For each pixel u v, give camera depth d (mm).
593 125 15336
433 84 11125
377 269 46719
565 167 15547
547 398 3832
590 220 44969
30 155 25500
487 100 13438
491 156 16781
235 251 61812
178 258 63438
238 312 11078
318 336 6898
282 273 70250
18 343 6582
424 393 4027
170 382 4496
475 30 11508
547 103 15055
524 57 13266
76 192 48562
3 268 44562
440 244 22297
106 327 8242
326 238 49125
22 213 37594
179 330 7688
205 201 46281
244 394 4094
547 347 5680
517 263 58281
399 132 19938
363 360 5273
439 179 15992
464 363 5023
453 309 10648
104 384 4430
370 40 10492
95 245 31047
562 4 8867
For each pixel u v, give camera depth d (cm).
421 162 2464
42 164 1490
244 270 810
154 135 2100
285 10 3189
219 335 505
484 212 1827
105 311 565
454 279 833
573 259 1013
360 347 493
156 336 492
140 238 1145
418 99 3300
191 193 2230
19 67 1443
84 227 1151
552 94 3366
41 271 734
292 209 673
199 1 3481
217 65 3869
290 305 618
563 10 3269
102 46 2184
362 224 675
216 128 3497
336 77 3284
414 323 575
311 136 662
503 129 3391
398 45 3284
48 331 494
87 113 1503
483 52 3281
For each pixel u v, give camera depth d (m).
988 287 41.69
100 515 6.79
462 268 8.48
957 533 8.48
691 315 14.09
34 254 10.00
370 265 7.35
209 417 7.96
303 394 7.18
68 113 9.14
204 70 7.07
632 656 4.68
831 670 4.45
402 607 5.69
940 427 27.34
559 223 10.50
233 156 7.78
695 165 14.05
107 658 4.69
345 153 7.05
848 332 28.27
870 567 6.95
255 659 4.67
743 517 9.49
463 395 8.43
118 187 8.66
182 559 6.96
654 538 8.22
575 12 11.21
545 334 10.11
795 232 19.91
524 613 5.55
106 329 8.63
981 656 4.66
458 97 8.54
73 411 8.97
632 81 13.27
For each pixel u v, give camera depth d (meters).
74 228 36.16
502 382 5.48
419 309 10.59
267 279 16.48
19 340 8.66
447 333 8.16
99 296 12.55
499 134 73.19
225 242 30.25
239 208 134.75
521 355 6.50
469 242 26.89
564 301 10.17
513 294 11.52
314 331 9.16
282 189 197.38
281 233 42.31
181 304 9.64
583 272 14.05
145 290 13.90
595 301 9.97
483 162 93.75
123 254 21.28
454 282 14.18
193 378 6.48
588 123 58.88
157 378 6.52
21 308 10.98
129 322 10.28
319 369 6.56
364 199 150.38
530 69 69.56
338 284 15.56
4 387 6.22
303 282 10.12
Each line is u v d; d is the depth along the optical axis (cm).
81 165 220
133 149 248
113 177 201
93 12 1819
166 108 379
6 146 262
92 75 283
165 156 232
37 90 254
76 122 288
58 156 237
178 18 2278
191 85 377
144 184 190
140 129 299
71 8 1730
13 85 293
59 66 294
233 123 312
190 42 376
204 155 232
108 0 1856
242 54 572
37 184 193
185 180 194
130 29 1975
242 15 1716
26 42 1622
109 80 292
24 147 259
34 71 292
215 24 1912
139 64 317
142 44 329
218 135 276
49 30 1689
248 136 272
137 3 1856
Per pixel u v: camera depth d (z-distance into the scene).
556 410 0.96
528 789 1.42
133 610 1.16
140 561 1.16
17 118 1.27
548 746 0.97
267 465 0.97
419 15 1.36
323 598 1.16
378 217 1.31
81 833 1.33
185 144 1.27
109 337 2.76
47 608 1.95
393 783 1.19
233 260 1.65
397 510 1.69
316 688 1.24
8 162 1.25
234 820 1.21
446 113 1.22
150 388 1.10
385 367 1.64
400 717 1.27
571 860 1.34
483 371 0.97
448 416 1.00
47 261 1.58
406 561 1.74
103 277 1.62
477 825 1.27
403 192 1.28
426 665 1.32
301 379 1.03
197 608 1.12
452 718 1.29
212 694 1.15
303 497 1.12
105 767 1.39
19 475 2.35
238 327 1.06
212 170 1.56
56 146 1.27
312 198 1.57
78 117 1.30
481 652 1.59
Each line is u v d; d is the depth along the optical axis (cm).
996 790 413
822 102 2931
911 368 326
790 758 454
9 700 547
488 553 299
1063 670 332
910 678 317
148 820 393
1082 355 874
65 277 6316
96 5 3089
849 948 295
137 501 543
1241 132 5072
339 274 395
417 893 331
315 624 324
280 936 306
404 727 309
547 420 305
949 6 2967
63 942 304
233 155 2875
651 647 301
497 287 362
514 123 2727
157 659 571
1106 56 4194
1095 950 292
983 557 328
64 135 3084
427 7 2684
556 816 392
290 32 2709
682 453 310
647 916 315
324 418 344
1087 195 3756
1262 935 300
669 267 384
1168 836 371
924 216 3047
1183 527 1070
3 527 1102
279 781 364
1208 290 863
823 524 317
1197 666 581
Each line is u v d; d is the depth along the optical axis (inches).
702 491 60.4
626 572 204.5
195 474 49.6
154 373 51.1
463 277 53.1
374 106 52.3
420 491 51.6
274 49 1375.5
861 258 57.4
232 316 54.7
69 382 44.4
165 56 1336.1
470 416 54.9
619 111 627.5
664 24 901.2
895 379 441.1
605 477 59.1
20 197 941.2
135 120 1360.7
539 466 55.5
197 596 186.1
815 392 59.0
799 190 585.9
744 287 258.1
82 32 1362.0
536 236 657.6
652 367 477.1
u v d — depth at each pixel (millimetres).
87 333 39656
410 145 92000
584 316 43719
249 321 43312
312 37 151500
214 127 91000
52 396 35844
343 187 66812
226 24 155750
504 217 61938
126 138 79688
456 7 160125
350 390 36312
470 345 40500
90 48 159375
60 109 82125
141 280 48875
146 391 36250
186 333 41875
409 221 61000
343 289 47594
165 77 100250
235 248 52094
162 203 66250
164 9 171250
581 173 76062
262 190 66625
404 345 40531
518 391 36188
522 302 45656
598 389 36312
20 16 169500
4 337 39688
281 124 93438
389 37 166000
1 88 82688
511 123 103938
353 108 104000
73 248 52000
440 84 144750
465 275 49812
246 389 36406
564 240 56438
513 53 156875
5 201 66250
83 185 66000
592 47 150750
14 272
::::::
◆ Try it ◆
Print every line of the listing shown above, exactly.

◆ Solution for this problem ◆
For each pixel u v, give camera depth d (mm).
593 125 15336
433 84 11125
377 269 46719
565 167 15547
547 398 3832
590 220 44969
30 155 25500
487 100 13438
491 156 16781
235 251 61812
178 258 63438
238 312 11078
318 336 6898
282 273 70250
18 343 6582
424 393 4027
170 382 4496
475 30 11508
547 103 15055
524 57 13266
76 192 48562
3 268 44562
440 244 22297
106 327 8242
326 238 49125
22 213 37594
179 330 7688
205 201 46281
244 394 4094
547 347 5680
517 263 58281
399 132 19938
363 360 5273
439 179 15992
464 363 5023
453 309 10648
104 384 4430
370 40 10492
95 245 31047
562 4 8867
For each pixel u v, give camera depth d (cm).
421 162 2464
42 164 1490
244 270 810
154 135 2100
285 10 3189
219 335 505
484 212 1827
105 311 565
454 279 833
573 259 1013
360 347 493
156 336 492
140 238 1145
418 99 3300
191 193 2230
19 67 1443
84 227 1151
552 94 3366
41 271 734
292 209 673
199 1 3481
217 65 3869
290 305 618
563 10 3269
102 46 2184
362 224 675
216 128 3497
336 77 3284
414 323 575
311 136 662
503 129 3391
398 45 3284
48 331 494
87 113 1503
483 52 3281
For each pixel u v, give camera depth d (m).
988 287 41.69
100 515 6.79
462 268 8.48
957 533 8.48
691 315 14.09
34 254 10.00
370 265 7.35
209 417 7.96
303 394 7.18
68 113 9.14
204 70 7.07
632 656 4.68
831 670 4.45
402 607 5.69
940 427 27.34
559 223 10.50
233 156 7.78
695 165 14.05
107 658 4.69
345 153 7.05
848 332 28.27
870 567 6.95
255 659 4.67
743 517 9.49
463 395 8.43
118 187 8.66
182 559 6.96
654 538 8.22
575 12 11.21
545 334 10.11
795 232 19.91
524 613 5.55
106 329 8.63
981 656 4.66
458 97 8.54
73 411 8.97
632 81 13.27
For each pixel u v, give camera depth d (meters).
74 228 36.16
502 382 5.48
419 309 10.59
267 279 16.48
19 340 8.66
447 333 8.16
99 296 12.55
499 134 73.19
225 242 30.25
239 208 134.75
521 355 6.50
469 242 26.89
564 301 10.17
513 294 11.52
314 331 9.16
282 189 197.38
281 233 42.31
181 304 9.64
583 272 14.05
145 290 13.90
595 301 9.97
483 162 93.75
123 254 21.28
454 282 14.18
193 378 6.48
588 123 58.88
157 378 6.52
21 308 10.98
129 322 10.28
319 369 6.56
364 199 150.38
530 69 69.56
338 284 15.56
4 387 6.22
303 282 10.12
Each line is u v d; d is the depth along the optical axis (cm).
81 165 220
133 149 248
113 177 201
93 12 1819
166 108 379
6 146 262
92 75 283
165 156 232
37 90 254
76 122 288
58 156 237
178 18 2278
191 85 377
144 184 190
140 129 299
71 8 1730
13 85 293
59 66 294
233 123 312
190 42 376
204 155 232
108 0 1856
242 54 572
37 184 193
185 180 194
130 29 1975
242 15 1716
26 42 1622
109 80 292
24 147 259
34 71 292
215 24 1912
139 64 317
142 44 329
218 135 276
49 30 1689
248 136 272
137 3 1856
Per pixel u v: camera depth d (z-distance into the scene).
556 410 0.96
528 789 1.42
133 610 1.16
140 561 1.16
17 118 1.27
548 746 0.97
267 465 0.97
419 15 1.36
323 598 1.16
378 217 1.31
81 833 1.33
185 144 1.27
109 337 2.76
47 608 1.95
393 783 1.19
233 260 1.65
397 510 1.69
316 688 1.24
8 162 1.25
234 820 1.21
446 113 1.22
150 388 1.10
385 367 1.64
400 717 1.27
571 860 1.34
483 371 0.97
448 416 1.00
47 261 1.58
406 561 1.74
103 277 1.62
477 825 1.27
403 192 1.28
426 665 1.32
301 379 1.03
197 608 1.12
452 718 1.29
212 694 1.15
303 497 1.12
105 767 1.39
19 475 2.35
238 327 1.06
212 170 1.56
56 146 1.27
312 198 1.57
78 117 1.30
481 652 1.59
Each line is u v d; d is the depth along the optical axis (cm).
996 790 413
822 102 2931
911 368 326
790 758 454
9 700 547
488 553 299
1063 670 332
910 678 317
148 820 393
1082 355 874
65 277 6316
96 5 3089
849 948 295
137 501 543
1241 132 5072
339 274 395
417 893 331
315 624 324
280 936 306
404 727 309
547 420 305
949 6 2967
63 942 304
233 155 2875
651 647 301
497 287 362
514 123 2727
157 659 571
1106 56 4194
1095 950 292
983 557 328
64 135 3084
427 7 2684
556 816 392
290 32 2709
682 453 310
647 916 315
324 418 344
1087 195 3756
1262 935 300
669 267 384
1168 836 371
924 216 3047
1183 527 1070
3 527 1102
279 781 364
1208 290 863
823 524 317
1197 666 581
Each line is u v d; d is the depth along the optical axis (inches).
702 491 60.4
626 572 204.5
195 474 49.6
154 373 51.1
463 277 53.1
374 106 52.3
420 491 51.6
274 49 1375.5
861 258 57.4
232 316 54.7
69 382 44.4
165 56 1336.1
470 416 54.9
619 111 627.5
664 24 901.2
895 379 441.1
605 477 59.1
20 197 941.2
135 120 1360.7
539 466 55.5
197 596 186.1
815 392 59.0
799 190 585.9
744 287 258.1
82 32 1362.0
536 236 657.6
652 367 477.1
u v d — depth at each pixel (millimetres).
87 333 39656
410 145 92000
584 316 43719
249 321 43312
312 37 151500
214 127 91000
52 396 35844
343 187 66812
226 24 155750
504 217 61938
126 138 79688
456 7 160125
350 390 36312
470 345 40500
90 48 159375
60 109 82125
141 280 48875
146 391 36250
186 333 41875
409 221 61000
343 289 47594
165 77 100250
235 248 52094
162 203 66250
164 9 171250
581 173 76062
262 190 66625
404 345 40531
518 391 36188
522 302 45656
598 389 36312
20 16 169500
4 337 39688
281 124 93438
389 37 166000
1 88 82688
511 123 103938
353 108 104000
73 248 52000
440 84 144750
465 275 49812
246 389 36406
564 240 56438
513 53 156875
5 201 66250
83 185 66000
592 47 150750
14 272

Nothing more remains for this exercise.